_DOCUMENT TEXT_.
== Segment start ==

# Patrick: I Cried After Obama's Election



## kwflatbed (Dec 29, 2004)

*He cried because he didn't get the job he wanted in DC*

*







*

*BOSTON -- *Gov. Deval Patrick is heading to Washington for Barack Obama's inauguration, where he'll serve as chairman of a dinner Monday for Republican John McCain and attend a concert on the Mall.

Patrick said Thursday he would use the two hours between his arrival at the Capitol on Tuesday and the beginning of the inauguration to lobby a captive audience of congressmen for state aid as part of a federal stimulus bill.

The governor said he expects to be as emotional at the inauguration as he was the morning after the country's first African-American president was elected. The Democrat said he sobbed that day and was overwhelmed at the achievement and the worldwide outpouring of affection he saw.

http://www.thebostonchannel.com/politics/18488884/detail.html


----------



## 7costanza (Aug 29, 2006)

> The Democrat said he sobbed that day


One day....I havnt stopped crying since that day.


----------



## Johnny Law (Aug 8, 2008)

Ghey!


----------



## Guest (Jan 15, 2009)

Yeah.....I cried too.


----------



## firefighter39 (Apr 10, 2006)

Hopefully the whole nation won't be crying, but I feel we are in for some bad times ahead


----------



## jettsixx (Dec 10, 2005)

I know of someone else that hasnt stopped crying:


----------



## KozmoKramer (Apr 25, 2004)

> The Democrat said he sobbed that day


That's funny, many of us sobbed after your election win Gov. Erkel.


----------



## CJIS (Mar 12, 2005)

I cried after the election too! Then I threw a five minute tantrum.


----------



## dcs2244 (Jan 29, 2004)

KozmoKramer said:


> That's funny, many of us sobbed after your election win Gov. Erkel.


That's "Your Excellency Erkel" to you, Koz...


----------



## OfficerObie59 (Sep 14, 2007)

Speaking of His Exellency, anyone know who the front runners are to oppose him in 2010? I hope the MA Republican party pulls their head out of their ass on this one and gives us a decent candidate.

== Segment end ==

_DATA EXCERPTS_.

== Segment start ==

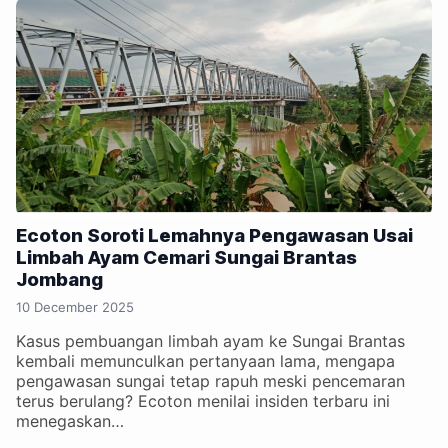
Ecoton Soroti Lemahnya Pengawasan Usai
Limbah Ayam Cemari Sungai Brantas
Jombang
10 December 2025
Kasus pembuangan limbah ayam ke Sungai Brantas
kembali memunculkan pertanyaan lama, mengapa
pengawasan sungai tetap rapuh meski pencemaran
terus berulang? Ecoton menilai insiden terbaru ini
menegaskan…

== Segment end ==

_EXERCISES TO COMPLETE_.
• A. From the forum thread on Deval Patrick crying after Obama's election, extract the passage from "Patrick said Thursday" to "federal stimulus bill.".
• B. Write the next part of the forum thread on Deval Patrick crying after Obama's election, picking up after its final post.

_ANSWERS FOR EACH ITEM_.
• A.
Patrick said Thursday he would use the two hours between his arrival at the Capitol on Tuesday and the beginning of the inauguration to lobby a captive audience of congressmen for state aid as part of a federal stimulus bill.

• B.
----------



## dcs2244 (Jan 29, 2004)

OfficerObie59 said:


> Speaking of His Exellency, anyone know who the front runners are to oppose him in 2010? I hope the MA Republican party pulls their head out of their ass on this one and gives us a decent candidate.


Obie, Hope in one hand and sh*t in the other: see which fills first!


----------



## Guest (Jan 15, 2009)

dcs2244 said:


> Obie, Hope in one hand and sh*t in the other: see which fills first!


HAHAHAHAHAHAHAHAHAHAH:jump:


----------



## rg1283 (Sep 14, 2005)

I got so pissed, that they called a psych code on me.


----------



## DJM1968 (Oct 12, 2007)

OfficerObie59 said:


> Speaking of His Exellency, anyone know who the front runners are to oppose him in 2010? I hope the MA Republican party pulls their head out of their ass on this one and gives us a decent candidate.


Given the squabbling over the Minority Leadership, and the formation of the "Gang of Seven", I wouldn't hold my breath. 

Deval's "sobbing" sounds as bad as Chris Matthews' "tingle running up the leg".


----------



## dcs2244 (Jan 29, 2004)

Wolfman said:


> He's just crying because he wanted the nametag that said "A.G.", not "Maitre'D".
> 
> Must have pissed someone off though, gave Oh-Ba-Ma all his best campaign lines and winds up hosting a dinner for the competition. Maybe the new administration is hoping he'll screw up the meal as bad as he screwed up Massachusetts.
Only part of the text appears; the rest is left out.